Although the connections might not have been clear, there were direct parallels between Deja’s past and that of the Pearsons. Those clips of family memories strewn throughout the episode weren’t an accident, and they weren’t a recap-style clip show a la ’90s sitcoms. This Is Us quietly but explicitly underlines the binding factor of existence: It might look and feel different, it might not be the same, but we’re all smacked with the same emotions.

One particularly striking relation made between Deja and the Pearsons featured two mightily disparate clips of mothers and daughters reuniting. In one, Deja returns to her mother after being placed in a foster home. In the other, Kate embraces her mother after years of unspoken tension. Yes, these situations are unalike. But no matter how you configure the equations, you’ll always end up with the same solution. Just as six plus four equals 10, so does eight plus two.

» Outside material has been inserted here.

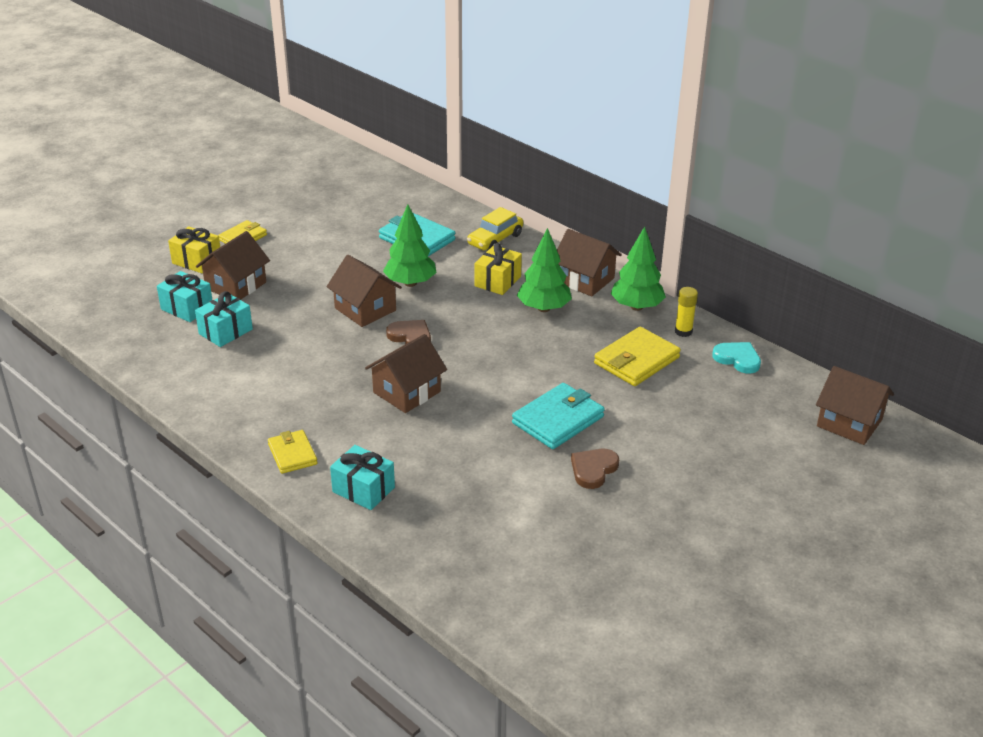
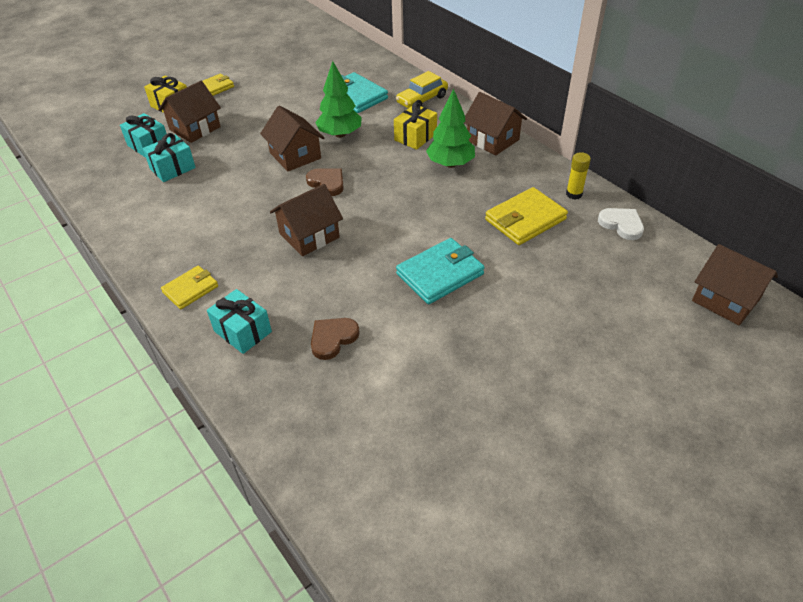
camera: 10 degrees right, 10 degrees up
(292, 454) = (190, 289): yellow wallet -> yellow wallet turned 60 degrees clockwise
(593, 469) = (463, 329): brown heart -> brown heart (333, 338)
(636, 307) = (534, 167): green tree -> none
(737, 359) = (621, 224): turquoise heart -> white heart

Next: This Is Us season 2, episode 17 recap: Deja’s big, amazing, beautiful life

Did we really need to know about Deja’s life? No. Could we have learned more about Beth or Toby or even Miguel before Deja? Sure. Will that come in time when it’s ready and relevant? Let’s hope. But there’s a method to the This Is Us madness, and we need to remember that. We’re not dealing with the cookie-cutter pinch hitters or the formulaic procedural dramas that used to teem network primetime timeslots. As Deja’s episode more than manifests, this is special.

Think of it this way: This Is Us saved viewers from menial wedding planning stories that would just have had as all grumbling and griping up and down social media. That’s the stuff we shouldn’t be interested in unless, for some reason, it has an underlying vitality to the family psychology (and, to a lesser extent, mythology). Quality over quantity.

For just under 40 episodes, This Is Us has raised the bar by tossing out the rulebook, going against the grain, and forgoing linearity for something more honest and unconventional than usual. As polarizing as its inventiveness can be, it contributes to the big-picture themes that tug on our heartstrings week after week. It’s quiet and divisive episodes like these that will keep the series in the critically acclaimed conversation for years — and many Emmys — to come. Here’s to a big, amazing, and beautiful life with This Is Us.

This Is Us airs Tuesdays at 9/8c on NBC.